Spark has won the rights to the English Premier League. It will have New Zealand exclusive rights to the football competition from the start of the 2019–20 season for three years until May 2022. It also has the local rights to Manchester United TV.
The company says it plans to wrap the two football deals into a new standalone sports media business. Spark already has the rights to next year’s Rugby World Cup.
English Premier League football fans are well used to watching games using streaming. It was the first major sporting property to be picked up by a digital organisation. That was Coliseum Sports Media which had the rights from 2013 to 2016. Spark worked in a partnership with Coliseum before BeIn Sport won the rights.
In a media statement Spark managing director Simon Moutter say his company developed its plan after looking at overseas sports content media moves.
He says: “We’ve carefully considered the different models and will be looking to replicate the good things other businesses have done and learn from the challenges they’ve had — all the while thinking carefully about how sports media sits in a New Zealand context”.
Spark says it will launch its own sport ‘platform’ early in 2019 and will annouce pricing and package deals closer to the launch.

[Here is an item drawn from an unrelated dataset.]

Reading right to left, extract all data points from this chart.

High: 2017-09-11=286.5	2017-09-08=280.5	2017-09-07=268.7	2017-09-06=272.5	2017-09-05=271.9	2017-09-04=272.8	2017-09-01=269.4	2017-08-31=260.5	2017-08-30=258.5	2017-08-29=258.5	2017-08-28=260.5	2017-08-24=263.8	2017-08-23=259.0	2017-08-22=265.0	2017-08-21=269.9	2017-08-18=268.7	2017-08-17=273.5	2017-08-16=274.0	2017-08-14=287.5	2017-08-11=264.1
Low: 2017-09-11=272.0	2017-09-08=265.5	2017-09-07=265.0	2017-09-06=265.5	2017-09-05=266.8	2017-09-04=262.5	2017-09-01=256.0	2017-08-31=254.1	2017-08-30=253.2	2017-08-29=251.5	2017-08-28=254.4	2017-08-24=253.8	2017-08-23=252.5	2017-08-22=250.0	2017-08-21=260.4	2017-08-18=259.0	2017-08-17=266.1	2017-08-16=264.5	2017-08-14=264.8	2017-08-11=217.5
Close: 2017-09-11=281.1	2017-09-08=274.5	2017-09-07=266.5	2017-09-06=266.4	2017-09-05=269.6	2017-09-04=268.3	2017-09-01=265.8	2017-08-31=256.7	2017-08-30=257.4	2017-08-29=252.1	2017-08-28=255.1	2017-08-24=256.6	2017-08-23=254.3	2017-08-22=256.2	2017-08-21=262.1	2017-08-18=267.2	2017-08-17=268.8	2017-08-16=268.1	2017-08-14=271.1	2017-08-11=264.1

Spark hired Jeff Latch to head the Spark Sport operation. He will oversee buying more content rights and will take charge of the ‘platform’. Latch was previously director of content at TVNZ. In that role he was in charge of buying content, including sport. Spark is partnering with TVNZ for the Rugby World Cup project.
Latch says Spark will work with a specialist sports-streaming company. He says the platform used will be different from the one used by Spark’s Lightbox service.
He also said Spark intends its sports media operation to work as a standalone business and not be used merely as a way to woo broadband or mobile customers. To a degree this is what Spark has done with Lightbox.